28. Mr. Palkhivala is right in his submission that the sum of Rs. 21,200 which was commutation of liability for payment of pension is an amount disbursed towards the company's already existing liability. It is not possible to accept Mr. Joshi's contention that this disbursement was not made towards discharge of the already existing liability.
29. Similarly, Mr. Palkhivala is right that, since the appointment of Mr. Mathalone, managing director, was under the contract with him liable to be terminated by 6 months' notice, the sum of Rs. 16,188 paid to him in lieu of 6 months' notice must be held to be paid towards discharge of the already existing liability. This liability is the result of provision in the contract of appointment of R. Mathalone as managing director. If he had continued to work as managing director, the very same amount would have been expended towards his salary. It is impossible to hold that this amount which is expended towards discharge of a legal liability is not made wholly and exclusively for the purpose of business of the company. In the result, except as regards the above two items of Rs. 21,200 and Rs. 16,188, we confirm the finding made by the Appellate Tribunal that the rest of the disbursements have not been made wholly or exclusively for the purposes of business of the company. These are, in any event, not disbursements for which any deduction can be allowed under section 10 of the Act.
# # # #
STATED EXERCISE 1 =
Summarize the judgment excerpt in two sentences.

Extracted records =
# # # #
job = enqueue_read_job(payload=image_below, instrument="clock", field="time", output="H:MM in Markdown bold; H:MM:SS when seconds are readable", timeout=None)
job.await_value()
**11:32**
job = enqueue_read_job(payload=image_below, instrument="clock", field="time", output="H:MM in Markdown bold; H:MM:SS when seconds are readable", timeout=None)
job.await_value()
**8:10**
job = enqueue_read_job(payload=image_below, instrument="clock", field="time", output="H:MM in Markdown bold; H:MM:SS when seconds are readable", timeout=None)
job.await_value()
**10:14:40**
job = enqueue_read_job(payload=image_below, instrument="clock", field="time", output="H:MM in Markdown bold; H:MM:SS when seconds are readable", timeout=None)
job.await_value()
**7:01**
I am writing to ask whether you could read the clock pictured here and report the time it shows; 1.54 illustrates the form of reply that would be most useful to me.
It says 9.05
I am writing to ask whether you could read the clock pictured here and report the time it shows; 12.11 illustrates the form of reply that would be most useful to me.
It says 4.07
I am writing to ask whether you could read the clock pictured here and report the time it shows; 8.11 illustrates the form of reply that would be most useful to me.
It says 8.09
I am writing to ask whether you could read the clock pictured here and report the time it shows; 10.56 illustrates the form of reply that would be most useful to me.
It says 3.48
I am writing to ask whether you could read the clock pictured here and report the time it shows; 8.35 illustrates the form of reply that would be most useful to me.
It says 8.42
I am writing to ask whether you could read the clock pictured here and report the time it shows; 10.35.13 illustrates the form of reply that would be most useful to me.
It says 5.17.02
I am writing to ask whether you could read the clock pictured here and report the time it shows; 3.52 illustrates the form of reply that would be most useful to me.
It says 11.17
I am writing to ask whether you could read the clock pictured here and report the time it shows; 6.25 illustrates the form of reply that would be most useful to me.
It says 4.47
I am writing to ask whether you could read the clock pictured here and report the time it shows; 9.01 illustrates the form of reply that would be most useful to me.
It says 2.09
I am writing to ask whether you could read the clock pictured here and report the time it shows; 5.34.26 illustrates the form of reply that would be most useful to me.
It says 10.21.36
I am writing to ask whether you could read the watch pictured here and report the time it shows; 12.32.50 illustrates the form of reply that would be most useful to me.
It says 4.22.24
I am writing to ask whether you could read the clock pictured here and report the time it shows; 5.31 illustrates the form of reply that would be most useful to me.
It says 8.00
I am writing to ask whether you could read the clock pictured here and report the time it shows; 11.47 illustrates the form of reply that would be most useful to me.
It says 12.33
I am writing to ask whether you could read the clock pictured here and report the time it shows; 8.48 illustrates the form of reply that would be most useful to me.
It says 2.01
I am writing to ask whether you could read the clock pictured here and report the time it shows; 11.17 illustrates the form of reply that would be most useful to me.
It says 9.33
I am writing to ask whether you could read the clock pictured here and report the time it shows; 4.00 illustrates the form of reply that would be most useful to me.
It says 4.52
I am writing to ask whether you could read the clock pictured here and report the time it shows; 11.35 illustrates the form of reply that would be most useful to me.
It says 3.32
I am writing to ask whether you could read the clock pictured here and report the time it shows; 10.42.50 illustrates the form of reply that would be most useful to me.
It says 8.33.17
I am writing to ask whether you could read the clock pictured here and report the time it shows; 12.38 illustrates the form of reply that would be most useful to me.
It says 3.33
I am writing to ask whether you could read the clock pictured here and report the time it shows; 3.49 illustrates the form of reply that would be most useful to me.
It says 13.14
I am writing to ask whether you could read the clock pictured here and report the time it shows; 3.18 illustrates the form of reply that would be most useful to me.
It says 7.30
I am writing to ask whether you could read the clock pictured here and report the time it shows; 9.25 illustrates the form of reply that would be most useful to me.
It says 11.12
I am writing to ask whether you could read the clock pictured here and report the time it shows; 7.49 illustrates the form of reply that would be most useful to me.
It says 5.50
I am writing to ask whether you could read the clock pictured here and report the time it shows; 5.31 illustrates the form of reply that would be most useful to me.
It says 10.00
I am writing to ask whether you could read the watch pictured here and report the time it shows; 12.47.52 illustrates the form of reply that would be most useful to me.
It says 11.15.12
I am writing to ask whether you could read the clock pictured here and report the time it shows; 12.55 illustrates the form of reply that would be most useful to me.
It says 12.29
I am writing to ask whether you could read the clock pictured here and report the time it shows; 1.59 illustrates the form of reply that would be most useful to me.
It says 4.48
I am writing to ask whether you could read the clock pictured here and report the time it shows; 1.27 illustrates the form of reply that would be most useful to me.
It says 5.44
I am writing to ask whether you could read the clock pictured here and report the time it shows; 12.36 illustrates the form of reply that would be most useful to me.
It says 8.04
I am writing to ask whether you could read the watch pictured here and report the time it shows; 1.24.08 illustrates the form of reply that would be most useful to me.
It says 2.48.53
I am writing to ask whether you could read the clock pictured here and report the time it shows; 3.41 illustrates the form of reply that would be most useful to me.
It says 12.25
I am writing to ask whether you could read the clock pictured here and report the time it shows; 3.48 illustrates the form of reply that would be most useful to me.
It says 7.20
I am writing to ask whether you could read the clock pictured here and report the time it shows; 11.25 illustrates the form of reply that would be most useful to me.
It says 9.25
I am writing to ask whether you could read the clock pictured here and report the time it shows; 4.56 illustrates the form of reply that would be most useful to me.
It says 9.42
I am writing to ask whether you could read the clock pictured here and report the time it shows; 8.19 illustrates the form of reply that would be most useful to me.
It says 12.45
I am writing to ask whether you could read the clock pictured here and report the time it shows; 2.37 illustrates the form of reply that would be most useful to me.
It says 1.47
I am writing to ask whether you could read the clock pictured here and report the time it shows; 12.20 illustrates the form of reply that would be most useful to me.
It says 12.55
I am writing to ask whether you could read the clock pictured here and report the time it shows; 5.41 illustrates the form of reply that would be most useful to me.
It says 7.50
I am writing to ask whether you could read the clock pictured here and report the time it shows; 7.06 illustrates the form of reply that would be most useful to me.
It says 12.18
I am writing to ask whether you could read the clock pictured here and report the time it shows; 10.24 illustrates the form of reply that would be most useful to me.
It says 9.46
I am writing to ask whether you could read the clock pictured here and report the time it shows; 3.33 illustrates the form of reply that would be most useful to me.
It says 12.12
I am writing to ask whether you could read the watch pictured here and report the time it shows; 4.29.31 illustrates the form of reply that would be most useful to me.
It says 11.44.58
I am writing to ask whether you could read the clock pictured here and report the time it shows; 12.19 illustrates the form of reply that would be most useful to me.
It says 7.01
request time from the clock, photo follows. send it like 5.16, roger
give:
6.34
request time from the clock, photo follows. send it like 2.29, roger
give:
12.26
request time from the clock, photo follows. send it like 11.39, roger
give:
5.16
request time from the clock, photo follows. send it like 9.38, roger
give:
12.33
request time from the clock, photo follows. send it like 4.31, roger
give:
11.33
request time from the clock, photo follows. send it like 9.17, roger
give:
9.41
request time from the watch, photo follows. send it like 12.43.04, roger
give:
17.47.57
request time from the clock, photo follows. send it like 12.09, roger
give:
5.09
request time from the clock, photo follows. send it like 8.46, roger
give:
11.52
# # # #
STATED EXERCISE 2 =
In the rows, begin at the line that contains "it shows; 12.11" and stop after the line that contains "It says 5.17.02". Give only those lines again, swapping "useful" for "helpful" and leaving everything else unchanged.

CORRECT RESULT 1 =
The court accepts Mr. Palkhivala's submissions that the Rs. 21,200 paid as commutation of the pension liability and the Rs. 16,188 paid to managing director Mr. Mathalone in lieu of 6 months' notice were both disbursed toward the company's already existing liability. Except for those two items, it confirms the Appellate Tribunal's finding that the remaining disbursements were not made wholly or exclusively for the company's business, and it adds that no deduction can be allowed for them under section 10 of the Act.

CORRECT RESULT 2 =
I am writing to ask whether you could read the clock pictured here and report the time it shows; 12.11 illustrates the form of reply that would be most helpful to me.
It says 4.07
I am writing to ask whether you could read the clock pictured here and report the time it shows; 8.11 illustrates the form of reply that would be most helpful to me.
It says 8.09
I am writing to ask whether you could read the clock pictured here and report the time it shows; 10.56 illustrates the form of reply that would be most helpful to me.
It says 3.48
I am writing to ask whether you could read the clock pictured here and report the time it shows; 8.35 illustrates the form of reply that would be most helpful to me.
It says 8.42
I am writing to ask whether you could read the clock pictured here and report the time it shows; 10.35.13 illustrates the form of reply that would be most helpful to me.
It says 5.17.02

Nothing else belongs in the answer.